Human pose images with coordinates
━━━━━━━━━━━━━━━━

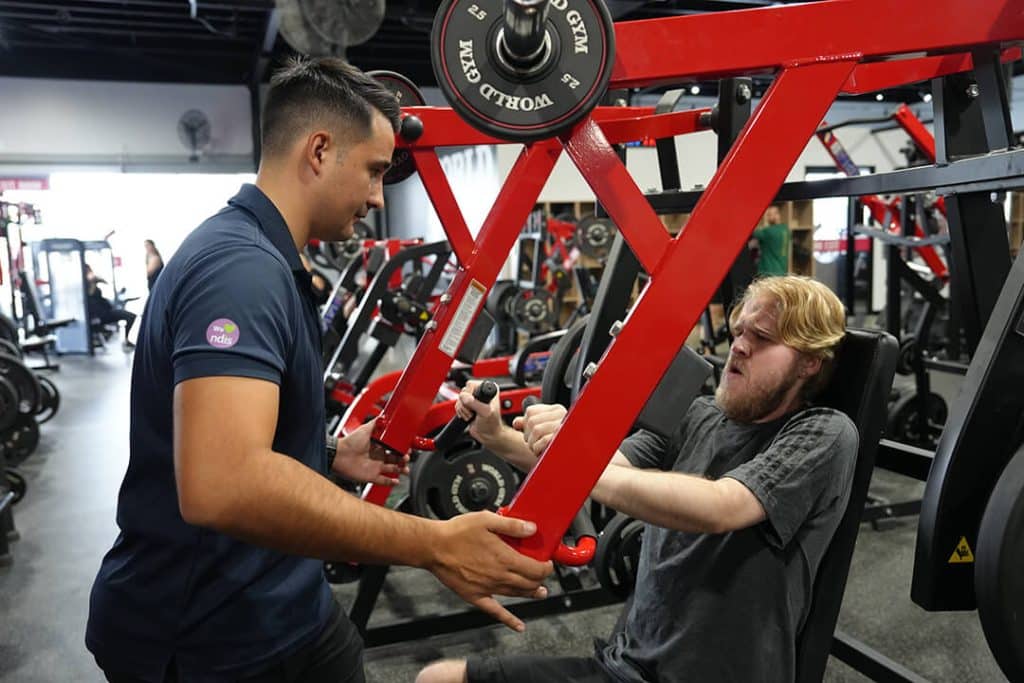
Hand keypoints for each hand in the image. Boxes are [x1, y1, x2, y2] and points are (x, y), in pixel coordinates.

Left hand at [333, 419, 408, 485]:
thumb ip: (376, 423)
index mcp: (378, 446)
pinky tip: (397, 480)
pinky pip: (384, 481)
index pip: (394, 448)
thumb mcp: (365, 429)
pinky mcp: (371, 477)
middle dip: (404, 459)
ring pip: (393, 470)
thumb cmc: (349, 442)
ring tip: (405, 469)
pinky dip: (391, 482)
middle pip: (396, 459)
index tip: (408, 448)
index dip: (402, 448)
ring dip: (401, 470)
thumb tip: (384, 415)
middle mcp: (378, 457)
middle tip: (407, 458)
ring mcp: (375, 467)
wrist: (338, 455)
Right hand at [428, 512, 553, 631]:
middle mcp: (499, 576)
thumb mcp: (487, 520)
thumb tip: (531, 529)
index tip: (547, 563)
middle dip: (540, 579)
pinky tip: (518, 626)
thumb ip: (512, 525)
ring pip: (517, 595)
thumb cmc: (456, 533)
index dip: (546, 567)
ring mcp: (488, 588)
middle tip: (543, 573)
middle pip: (529, 584)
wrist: (433, 547)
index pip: (535, 569)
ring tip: (539, 592)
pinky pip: (496, 612)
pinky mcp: (475, 596)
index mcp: (504, 558)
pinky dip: (510, 620)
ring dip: (531, 594)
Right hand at [456, 380, 503, 443]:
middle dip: (466, 404)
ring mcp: (473, 399)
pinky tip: (468, 416)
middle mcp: (481, 392)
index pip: (471, 385)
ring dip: (463, 410)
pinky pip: (457, 405)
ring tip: (472, 415)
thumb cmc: (491, 424)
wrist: (488, 435)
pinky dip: (460, 412)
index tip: (475, 404)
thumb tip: (464, 397)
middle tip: (473, 411)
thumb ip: (475, 403)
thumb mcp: (485, 412)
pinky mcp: (467, 406)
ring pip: (459, 399)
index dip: (470, 395)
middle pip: (463, 392)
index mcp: (489, 390)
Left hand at [513, 403, 566, 456]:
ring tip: (541, 449)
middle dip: (529, 437)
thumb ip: (530, 424)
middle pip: (531, 421)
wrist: (578, 463)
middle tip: (537, 445)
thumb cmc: (562, 449)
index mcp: (557, 411)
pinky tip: (545, 452)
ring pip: (536, 429)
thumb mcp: (544, 432)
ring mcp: (564, 426)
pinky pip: (544, 440)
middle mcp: (562, 415)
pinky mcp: (565, 437)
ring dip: (534, 444)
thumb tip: (517, 422)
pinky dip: (540, 449)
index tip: (532, 435)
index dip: (525, 425)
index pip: (530, 411)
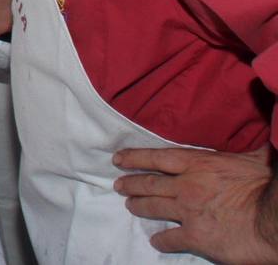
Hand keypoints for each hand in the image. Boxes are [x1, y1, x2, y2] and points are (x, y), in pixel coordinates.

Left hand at [113, 146, 277, 261]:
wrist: (273, 220)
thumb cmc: (266, 186)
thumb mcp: (255, 158)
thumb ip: (246, 149)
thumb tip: (260, 138)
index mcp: (199, 163)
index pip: (157, 157)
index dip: (135, 158)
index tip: (118, 159)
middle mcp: (186, 186)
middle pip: (150, 183)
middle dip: (131, 184)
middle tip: (119, 185)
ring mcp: (187, 212)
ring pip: (153, 207)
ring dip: (139, 206)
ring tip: (130, 205)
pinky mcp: (195, 237)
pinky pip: (171, 239)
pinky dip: (161, 241)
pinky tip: (156, 242)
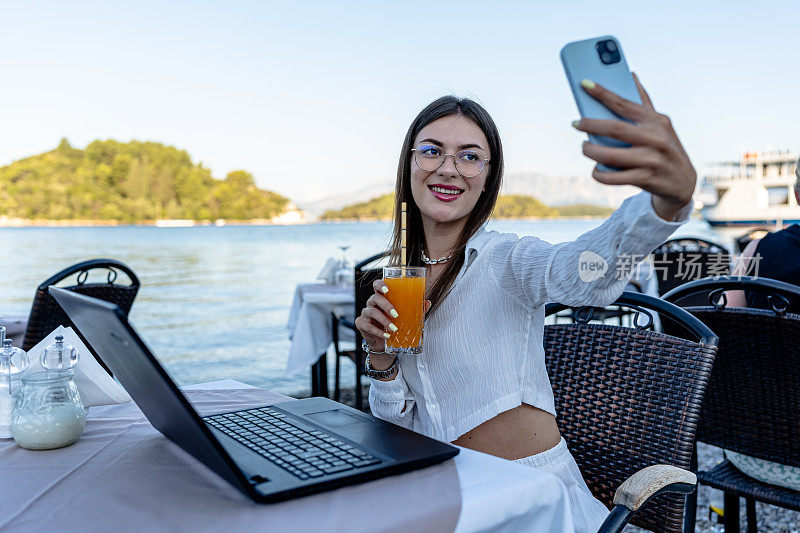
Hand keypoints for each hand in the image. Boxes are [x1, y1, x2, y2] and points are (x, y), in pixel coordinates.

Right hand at [354, 280, 430, 371]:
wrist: (382, 342)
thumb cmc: (393, 324)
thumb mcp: (405, 316)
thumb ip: (415, 309)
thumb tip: (427, 302)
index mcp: (381, 297)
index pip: (377, 285)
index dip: (380, 285)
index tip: (388, 289)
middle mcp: (371, 303)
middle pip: (375, 298)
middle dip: (386, 305)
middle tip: (396, 314)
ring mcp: (365, 313)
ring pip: (371, 312)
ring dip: (384, 320)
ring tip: (394, 328)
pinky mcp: (361, 323)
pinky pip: (368, 326)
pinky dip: (378, 331)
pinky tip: (386, 335)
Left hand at [572, 74, 695, 220]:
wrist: (683, 181)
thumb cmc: (665, 147)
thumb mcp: (660, 124)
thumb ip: (643, 103)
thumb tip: (631, 75)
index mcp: (655, 121)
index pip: (624, 104)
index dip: (603, 93)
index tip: (584, 83)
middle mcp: (655, 138)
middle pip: (614, 129)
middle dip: (590, 125)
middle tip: (575, 123)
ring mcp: (651, 160)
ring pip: (610, 155)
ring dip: (591, 151)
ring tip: (584, 146)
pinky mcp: (646, 179)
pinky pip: (613, 177)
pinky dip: (599, 173)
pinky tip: (596, 169)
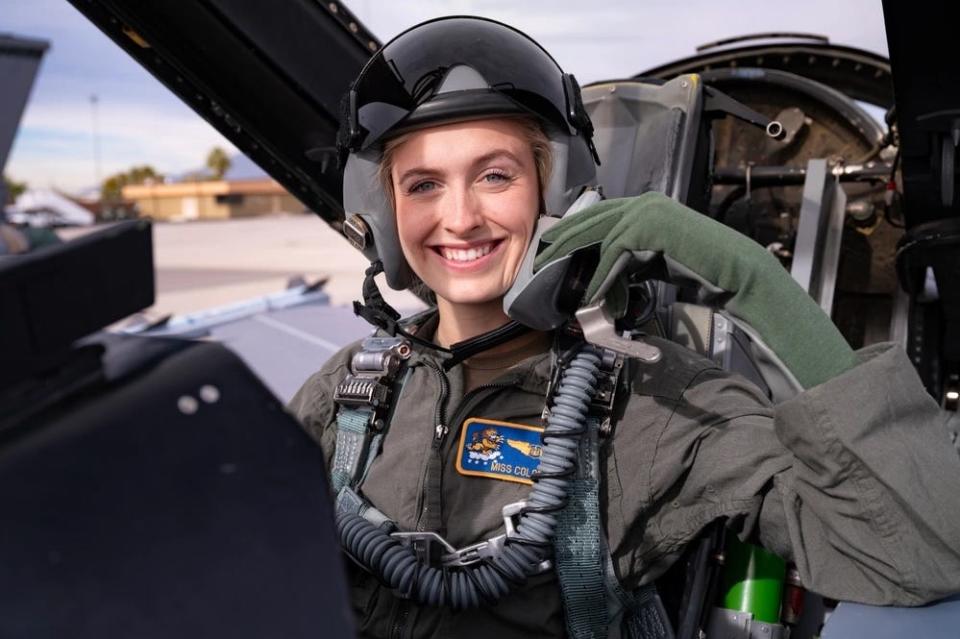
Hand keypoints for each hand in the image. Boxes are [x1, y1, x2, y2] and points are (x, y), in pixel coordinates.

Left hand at [534, 192, 855, 388]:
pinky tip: (593, 298)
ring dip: (578, 268)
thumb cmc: (697, 269)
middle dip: (561, 246)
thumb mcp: (653, 259)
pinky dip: (601, 279)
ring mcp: (647, 213)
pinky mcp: (650, 230)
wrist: (736, 272)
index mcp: (642, 206)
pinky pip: (613, 256)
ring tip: (562, 288)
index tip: (549, 253)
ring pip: (597, 238)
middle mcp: (642, 203)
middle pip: (587, 222)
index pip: (594, 216)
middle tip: (540, 267)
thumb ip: (627, 258)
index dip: (569, 234)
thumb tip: (599, 272)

━━━━━━━━━━━━━━━━

Required work
Copy the lines of the records, beginning where the line containing "pinky mcp: (361, 323)" appears and continuing through the final line, exactly and with no pictures.

Task result
pinky mcp: (361, 323)
pinky pip: (368, 326)
pinky dip: (378, 331)
pinky tip: (386, 335)
Left hand at [572, 74, 695, 220]:
wrist: (683, 181)
thumb cmc: (665, 147)
thumb mcp: (660, 124)
thumb ip: (643, 103)
thumb tip: (631, 75)
index mcp: (655, 121)
index pip: (624, 104)
index dip: (603, 93)
index tip: (584, 83)
middle mcp: (655, 138)
middle pip: (614, 129)
middle dip: (590, 125)
middle tip: (575, 123)
ring mcp: (651, 160)
ring pip: (610, 155)
ring dip: (591, 151)
ring tip: (584, 146)
pinky mcp: (646, 179)
pinky pip: (613, 177)
pinky dip: (599, 173)
pinky tip: (596, 169)
Hand keypoints for each hand in the image. Boxes are [x1, y1, x2, y2] and points are (x, y), in pixel coordinates.

Left hand at [534, 192, 855, 388]:
pinky tip: (593, 298)
ring dip: (578, 268)
thumb cmc: (697, 269)
middle dip: (561, 246)
thumb mcp: (653, 259)
pinky dip: (601, 279)
ring mcp: (647, 213)
pinky mcp: (650, 230)
wrist: (736, 272)
index mcp: (642, 206)
pinky pip: (613, 256)
ring tip: (562, 288)
index tip: (549, 253)
ring pip: (597, 238)
middle mcp: (642, 203)
middle pip: (587, 222)
index pip: (594, 216)
middle tip: (540, 267)
thumb ip: (627, 258)
index dip: (569, 234)
thumb tip: (599, 272)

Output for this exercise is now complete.